4. Снова в колхозе

Лето 55-го года у меня снова, как и после первого курса, началось с двухнедельной поездки в колхоз. Всю весеннюю сессию я довольно уверенно сдал на отлично, так что настроение было хорошее. Выехали мы в колхоз 1 июля. За день до этого у меня много времени ушло на то, чтобы договориться о транспорте. И косвенным результатом этих переговоров явилась такая забавная ситуация. Я сидел на телефоне в университетском комитете комсомола, дозванивался до колхоза, куда мы должны ехать. В это время туда зашел секретарь комитета, поискал своего заместителя, никого не нашел и попросил меня вместо него пойти в качестве представителя университета в Летний театр в Парк культуры на вечер московских студентов, посвященный окончанию учебного года. Пригласительный билет, который он мне дал, оказался в президиум, и во время торжественной части мне действительно пришлось сидеть в президиуме вместе с министром высшего образования Елютиным и еще каким-то начальством.

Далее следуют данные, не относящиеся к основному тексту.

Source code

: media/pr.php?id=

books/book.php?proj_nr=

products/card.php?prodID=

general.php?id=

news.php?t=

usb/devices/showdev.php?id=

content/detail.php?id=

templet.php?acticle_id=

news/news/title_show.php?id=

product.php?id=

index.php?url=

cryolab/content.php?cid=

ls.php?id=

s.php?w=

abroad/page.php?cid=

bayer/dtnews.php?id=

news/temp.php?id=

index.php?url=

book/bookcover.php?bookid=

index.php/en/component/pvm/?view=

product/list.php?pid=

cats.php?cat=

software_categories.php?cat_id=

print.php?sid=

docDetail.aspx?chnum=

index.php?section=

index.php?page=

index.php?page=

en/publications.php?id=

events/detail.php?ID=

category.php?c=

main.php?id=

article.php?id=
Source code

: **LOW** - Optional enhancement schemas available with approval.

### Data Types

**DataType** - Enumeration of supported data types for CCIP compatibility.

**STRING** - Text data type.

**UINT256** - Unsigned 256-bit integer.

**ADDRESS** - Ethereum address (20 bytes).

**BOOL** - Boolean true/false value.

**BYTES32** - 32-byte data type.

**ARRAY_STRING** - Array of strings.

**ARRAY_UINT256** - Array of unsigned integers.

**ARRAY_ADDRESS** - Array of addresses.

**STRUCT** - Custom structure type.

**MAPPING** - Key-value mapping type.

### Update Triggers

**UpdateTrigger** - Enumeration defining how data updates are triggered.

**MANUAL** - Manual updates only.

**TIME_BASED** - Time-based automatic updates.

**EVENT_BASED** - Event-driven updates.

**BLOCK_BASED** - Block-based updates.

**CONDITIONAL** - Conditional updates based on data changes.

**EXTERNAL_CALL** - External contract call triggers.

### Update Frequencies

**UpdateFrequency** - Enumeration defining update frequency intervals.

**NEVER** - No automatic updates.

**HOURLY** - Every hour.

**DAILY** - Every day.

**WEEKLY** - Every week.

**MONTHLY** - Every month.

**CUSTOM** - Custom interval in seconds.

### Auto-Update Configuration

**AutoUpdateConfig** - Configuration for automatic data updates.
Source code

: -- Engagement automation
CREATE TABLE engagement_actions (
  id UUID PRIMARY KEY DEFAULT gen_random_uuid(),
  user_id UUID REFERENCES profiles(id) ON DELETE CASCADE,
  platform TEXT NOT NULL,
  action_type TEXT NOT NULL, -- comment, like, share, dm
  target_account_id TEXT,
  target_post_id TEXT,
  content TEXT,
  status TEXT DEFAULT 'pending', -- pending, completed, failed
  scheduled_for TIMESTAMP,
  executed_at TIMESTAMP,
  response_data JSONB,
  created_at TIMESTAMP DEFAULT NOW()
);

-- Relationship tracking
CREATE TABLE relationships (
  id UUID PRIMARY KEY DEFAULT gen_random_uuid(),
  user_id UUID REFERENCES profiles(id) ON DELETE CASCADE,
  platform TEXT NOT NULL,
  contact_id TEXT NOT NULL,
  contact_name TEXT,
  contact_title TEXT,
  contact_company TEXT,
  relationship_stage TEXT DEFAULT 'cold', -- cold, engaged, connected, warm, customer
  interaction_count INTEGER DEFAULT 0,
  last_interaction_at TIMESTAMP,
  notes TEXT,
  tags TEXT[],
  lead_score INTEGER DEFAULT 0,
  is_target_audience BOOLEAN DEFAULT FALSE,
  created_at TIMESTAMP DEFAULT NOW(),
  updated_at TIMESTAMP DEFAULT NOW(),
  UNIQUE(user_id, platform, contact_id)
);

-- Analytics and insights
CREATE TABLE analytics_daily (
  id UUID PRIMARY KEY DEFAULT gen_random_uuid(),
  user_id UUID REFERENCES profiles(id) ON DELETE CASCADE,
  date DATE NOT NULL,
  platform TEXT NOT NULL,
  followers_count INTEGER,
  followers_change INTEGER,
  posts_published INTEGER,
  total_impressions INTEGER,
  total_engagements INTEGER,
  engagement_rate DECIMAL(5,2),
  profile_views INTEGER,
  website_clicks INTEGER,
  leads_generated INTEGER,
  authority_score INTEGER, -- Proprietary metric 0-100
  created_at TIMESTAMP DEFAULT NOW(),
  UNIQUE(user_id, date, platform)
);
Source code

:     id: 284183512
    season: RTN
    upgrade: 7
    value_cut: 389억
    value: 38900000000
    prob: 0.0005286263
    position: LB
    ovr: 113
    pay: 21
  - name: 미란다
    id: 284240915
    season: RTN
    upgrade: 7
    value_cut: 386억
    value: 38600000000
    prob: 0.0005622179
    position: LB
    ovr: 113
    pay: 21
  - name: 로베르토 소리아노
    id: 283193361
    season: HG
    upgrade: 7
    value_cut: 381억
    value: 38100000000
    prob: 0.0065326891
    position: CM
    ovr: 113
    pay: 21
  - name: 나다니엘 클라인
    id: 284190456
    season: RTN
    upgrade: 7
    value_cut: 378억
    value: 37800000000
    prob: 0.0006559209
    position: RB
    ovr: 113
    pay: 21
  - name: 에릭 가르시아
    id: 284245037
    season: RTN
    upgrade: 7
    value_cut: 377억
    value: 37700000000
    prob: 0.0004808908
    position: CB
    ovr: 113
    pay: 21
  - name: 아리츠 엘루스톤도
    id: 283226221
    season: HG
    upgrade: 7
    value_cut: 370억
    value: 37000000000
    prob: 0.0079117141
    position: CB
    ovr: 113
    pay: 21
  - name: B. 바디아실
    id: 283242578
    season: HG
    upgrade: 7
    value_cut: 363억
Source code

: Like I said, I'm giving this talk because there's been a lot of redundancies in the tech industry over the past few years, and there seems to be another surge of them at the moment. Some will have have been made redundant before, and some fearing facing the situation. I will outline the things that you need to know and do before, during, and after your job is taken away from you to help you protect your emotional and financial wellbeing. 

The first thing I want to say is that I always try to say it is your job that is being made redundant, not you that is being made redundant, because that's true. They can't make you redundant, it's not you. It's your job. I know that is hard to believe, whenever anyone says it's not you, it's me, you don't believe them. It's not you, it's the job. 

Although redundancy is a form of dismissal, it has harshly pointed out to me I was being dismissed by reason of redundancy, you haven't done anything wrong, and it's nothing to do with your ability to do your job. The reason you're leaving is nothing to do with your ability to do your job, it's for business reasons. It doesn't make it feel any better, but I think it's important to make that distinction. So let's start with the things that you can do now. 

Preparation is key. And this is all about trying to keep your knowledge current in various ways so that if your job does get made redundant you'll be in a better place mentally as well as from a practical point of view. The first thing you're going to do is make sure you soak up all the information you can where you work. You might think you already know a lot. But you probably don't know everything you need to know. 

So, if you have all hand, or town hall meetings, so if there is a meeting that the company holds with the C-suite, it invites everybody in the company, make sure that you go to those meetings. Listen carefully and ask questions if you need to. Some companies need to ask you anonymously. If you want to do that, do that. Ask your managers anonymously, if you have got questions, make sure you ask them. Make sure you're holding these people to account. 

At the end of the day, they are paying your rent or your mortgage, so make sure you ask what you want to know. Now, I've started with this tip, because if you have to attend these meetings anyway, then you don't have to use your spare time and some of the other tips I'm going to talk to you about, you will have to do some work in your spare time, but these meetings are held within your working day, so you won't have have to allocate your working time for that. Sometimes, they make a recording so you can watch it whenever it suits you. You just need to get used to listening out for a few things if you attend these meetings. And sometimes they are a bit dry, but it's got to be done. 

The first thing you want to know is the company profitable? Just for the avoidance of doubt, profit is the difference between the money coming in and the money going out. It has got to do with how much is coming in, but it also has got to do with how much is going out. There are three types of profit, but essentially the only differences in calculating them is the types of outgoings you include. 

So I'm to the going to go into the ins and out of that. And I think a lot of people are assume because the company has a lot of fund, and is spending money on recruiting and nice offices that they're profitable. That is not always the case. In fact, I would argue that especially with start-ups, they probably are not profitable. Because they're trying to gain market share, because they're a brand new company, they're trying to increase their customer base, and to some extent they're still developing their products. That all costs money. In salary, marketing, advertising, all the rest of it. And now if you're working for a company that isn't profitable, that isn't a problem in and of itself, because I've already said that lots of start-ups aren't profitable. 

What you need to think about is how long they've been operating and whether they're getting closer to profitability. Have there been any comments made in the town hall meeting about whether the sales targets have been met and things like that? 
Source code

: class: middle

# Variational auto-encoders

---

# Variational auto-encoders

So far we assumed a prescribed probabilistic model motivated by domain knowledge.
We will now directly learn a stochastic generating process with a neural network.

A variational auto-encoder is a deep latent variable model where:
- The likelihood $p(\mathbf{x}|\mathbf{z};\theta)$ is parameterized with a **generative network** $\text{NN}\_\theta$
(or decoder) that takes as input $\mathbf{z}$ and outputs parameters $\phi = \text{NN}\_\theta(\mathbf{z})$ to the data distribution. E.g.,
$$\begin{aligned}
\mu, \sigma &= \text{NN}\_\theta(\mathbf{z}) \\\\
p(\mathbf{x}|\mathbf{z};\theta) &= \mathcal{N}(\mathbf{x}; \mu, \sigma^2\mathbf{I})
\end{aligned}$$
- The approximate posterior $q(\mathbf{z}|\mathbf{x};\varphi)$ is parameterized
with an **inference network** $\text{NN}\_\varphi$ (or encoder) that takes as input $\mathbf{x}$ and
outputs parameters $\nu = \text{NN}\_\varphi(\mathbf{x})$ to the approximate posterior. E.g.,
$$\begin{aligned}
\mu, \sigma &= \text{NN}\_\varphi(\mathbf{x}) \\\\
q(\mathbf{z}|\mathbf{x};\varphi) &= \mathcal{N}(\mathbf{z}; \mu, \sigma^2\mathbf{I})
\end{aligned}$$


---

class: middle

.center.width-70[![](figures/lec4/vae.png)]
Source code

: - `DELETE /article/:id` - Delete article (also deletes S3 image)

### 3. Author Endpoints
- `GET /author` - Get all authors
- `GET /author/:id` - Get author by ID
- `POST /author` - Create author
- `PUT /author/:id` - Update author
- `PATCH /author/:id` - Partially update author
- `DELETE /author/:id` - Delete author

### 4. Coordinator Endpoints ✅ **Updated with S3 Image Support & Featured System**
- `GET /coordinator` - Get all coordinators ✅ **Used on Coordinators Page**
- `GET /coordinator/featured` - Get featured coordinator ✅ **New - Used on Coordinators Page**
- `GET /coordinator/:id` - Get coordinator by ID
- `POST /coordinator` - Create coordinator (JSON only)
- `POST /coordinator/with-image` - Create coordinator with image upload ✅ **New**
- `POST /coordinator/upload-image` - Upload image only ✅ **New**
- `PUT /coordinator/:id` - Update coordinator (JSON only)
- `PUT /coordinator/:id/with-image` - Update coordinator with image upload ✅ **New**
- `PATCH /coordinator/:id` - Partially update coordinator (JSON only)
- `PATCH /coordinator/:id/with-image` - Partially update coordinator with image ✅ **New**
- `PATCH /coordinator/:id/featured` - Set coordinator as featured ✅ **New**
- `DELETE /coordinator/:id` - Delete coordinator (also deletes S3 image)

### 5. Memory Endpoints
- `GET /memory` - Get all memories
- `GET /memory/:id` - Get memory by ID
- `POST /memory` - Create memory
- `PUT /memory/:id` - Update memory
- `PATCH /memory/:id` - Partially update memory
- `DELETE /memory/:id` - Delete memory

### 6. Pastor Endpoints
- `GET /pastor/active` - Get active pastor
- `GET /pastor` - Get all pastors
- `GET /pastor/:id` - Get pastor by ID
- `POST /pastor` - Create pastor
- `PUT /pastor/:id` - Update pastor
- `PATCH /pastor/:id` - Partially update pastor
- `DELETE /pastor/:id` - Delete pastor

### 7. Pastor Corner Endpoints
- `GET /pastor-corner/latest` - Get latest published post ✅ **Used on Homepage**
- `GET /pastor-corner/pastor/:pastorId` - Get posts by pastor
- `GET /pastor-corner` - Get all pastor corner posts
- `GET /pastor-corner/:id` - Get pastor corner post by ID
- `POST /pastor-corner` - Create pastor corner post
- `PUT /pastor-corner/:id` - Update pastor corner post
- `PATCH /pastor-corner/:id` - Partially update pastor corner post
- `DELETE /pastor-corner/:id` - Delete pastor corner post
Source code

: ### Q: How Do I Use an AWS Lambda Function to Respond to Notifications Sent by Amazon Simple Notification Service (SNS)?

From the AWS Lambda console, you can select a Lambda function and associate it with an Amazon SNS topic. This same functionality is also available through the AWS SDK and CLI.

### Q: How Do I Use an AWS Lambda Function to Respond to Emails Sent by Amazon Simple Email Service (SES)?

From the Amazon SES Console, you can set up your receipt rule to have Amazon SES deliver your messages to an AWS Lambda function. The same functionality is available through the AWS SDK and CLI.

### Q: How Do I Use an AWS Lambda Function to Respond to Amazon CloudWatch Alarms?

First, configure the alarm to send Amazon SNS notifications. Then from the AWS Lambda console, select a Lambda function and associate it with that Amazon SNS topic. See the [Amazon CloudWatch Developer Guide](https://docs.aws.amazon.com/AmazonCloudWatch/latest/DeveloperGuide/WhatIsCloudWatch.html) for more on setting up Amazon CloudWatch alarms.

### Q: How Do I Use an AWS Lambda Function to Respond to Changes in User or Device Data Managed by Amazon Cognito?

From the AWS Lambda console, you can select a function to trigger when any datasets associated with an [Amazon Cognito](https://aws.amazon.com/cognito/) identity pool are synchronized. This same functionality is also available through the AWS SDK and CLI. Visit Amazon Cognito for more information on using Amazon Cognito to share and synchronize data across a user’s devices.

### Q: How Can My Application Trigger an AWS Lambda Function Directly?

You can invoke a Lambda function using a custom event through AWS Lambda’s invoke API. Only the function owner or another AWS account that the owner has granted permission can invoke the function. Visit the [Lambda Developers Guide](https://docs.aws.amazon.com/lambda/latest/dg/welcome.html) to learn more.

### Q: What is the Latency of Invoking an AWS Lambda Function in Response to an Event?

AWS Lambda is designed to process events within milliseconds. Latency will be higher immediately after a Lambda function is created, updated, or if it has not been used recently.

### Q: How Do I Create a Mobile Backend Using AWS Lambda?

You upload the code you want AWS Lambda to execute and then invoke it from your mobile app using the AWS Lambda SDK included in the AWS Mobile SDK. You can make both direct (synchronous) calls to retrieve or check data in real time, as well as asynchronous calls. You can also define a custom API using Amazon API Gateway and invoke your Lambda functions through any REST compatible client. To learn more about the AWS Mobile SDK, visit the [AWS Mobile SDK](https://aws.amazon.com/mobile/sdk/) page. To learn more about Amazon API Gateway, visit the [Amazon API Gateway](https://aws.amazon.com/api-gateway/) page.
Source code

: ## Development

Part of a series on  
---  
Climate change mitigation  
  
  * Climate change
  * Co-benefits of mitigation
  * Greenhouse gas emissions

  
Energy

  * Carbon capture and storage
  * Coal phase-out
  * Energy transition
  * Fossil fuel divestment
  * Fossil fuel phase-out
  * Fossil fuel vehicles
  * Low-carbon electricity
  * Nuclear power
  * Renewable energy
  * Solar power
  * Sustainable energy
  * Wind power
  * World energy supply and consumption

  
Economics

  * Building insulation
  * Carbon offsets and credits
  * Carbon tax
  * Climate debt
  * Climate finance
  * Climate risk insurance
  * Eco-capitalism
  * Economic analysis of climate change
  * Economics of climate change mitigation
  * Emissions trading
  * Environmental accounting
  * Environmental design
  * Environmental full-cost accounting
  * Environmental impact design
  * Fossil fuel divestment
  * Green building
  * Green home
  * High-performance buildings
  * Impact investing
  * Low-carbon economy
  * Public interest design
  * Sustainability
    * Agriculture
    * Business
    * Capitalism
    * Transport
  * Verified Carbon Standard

Для поездки в колхоз нам не удалось достать автобус. Дали нам только открытый грузовик, в кузове которого были установлены скамейки. На нем мы доехали до деревни Клементьево в том же Можайском районе, в котором работали и прошлым летом. На этот раз у нас было две бригады – моя, в которой было несколько человек из моей группы и математики из других групп, и бригада, состоящая целиком из астрономов со своим бригадиром Жорой Христофоровым. Но фактически мы были единой бригадой, и с Жорой мы без труда согласовывали все общие дела. Отделение астрономии входило в состав нашего факультета до следующего, 1956 года, когда оно вместе с астрономическим институтом (ГАИШ) было переведено на физфак. С нашими астрономами я до этого был мало знаком, так что только в колхозе познакомился поближе. Нас сразу всех вместе поселили на чердаке какого-то амбара. Там и спали на полу в рядок, на сене, у одной стенки – женская спальня, у другой – мужская. Так сложилось, что на меня легла обязанность рано утром будить обе бригады, и одна из наших девочек Галя Ким много лет спустя при встречах часто мне говорила, что при воспоминании об этом лете в колхозе у нее сразу в ушах раздается моя беспощадная команда «Подъем!»

Как и в прошлом году, работали мы в основном на уборке сена и на прополке. Эта наша поездка в колхоз понравилась мне больше прошлогодней. Сложилась более дружная компания, и жили мы повеселее. Во многом этому способствовала сплоченная группа астрономов. Они уже с первого курса были вместе. Среди них я особенно симпатизировал двоим подругам, с которыми часто общался. Одна из них, миниатюрная Мила, была старостой их группы. Мне нравилась ее манера с серьезным видом объяснять какие-нибудь очевидные вещи, и при этом было трудно понять, дурачится она или всерьез. Она была мерзлячка, и когда мы вечерами собирались и пели у костра, она жаловалась, что у нее замерзают ноги, и тогда мы с ней начинали под песни что-нибудь вытанцовывать. А ее подруга Альбина хорошо пела, но перед концертом, который мы запланировали на один из наших последних дней в колхозе, она слегка простудилась, и мы ее лечили горячим молоком.

В моей бригаде было несколько человек из моей учебной группы, в том числе Римма и Володя Кузьминов, с которым мы часто спорили на философские темы. Меня тогда все еще волновали навеянные чтением эпилога «Войны и мира» идеи о предопределенности всей нашей сознательной активности, о чем я уже писал раньше, в первой части книги. А Римма в нашей бригаде была моей главной надежной союзницей и была моим агентом влияния на девочек, которые иногда выражали недовольство тем, что мальчики им мало помогают на кухне. Римма была очень хозяйственной и даже считала, что девочки, в основном, сами могут справиться по кухне, но все же на дежурство я обычно назначал смешанные пары. Мы сами себе готовили обеды и все остальное из продуктов, выделенных колхозом. Иногда что-то докупали в магазине, особенно тогда, когда был повод что-то отпраздновать. Еще в первые дни нашей жизни в деревне мы отметили двадцатилетие Риммы. К этому юбилею мы присоединили день рождения Лени Бокутя, который, правда, до двадцатилетия еще не дорос, ему исполнилось только девятнадцать. Лишь намного позднее я узнал, что наш очень скромный улыбчивый Леня в детстве пережил страшные трагические события во время немецкой оккупации Белоруссии. Его мать, которая была еврейкой, сначала избежала концлагеря, скрываясь вместе с детьми в крестьянской избе родственников своего мужа-белоруса, отца Лени, а потом какой-то знакомый полицай ее выдал немцам, и она была расстреляна чуть ли не на глазах Лени. Кстати, и Леня, и Володя Кузьминов в будущем стали известными математиками и всю жизнь проработали в Новосибирском Академгородке.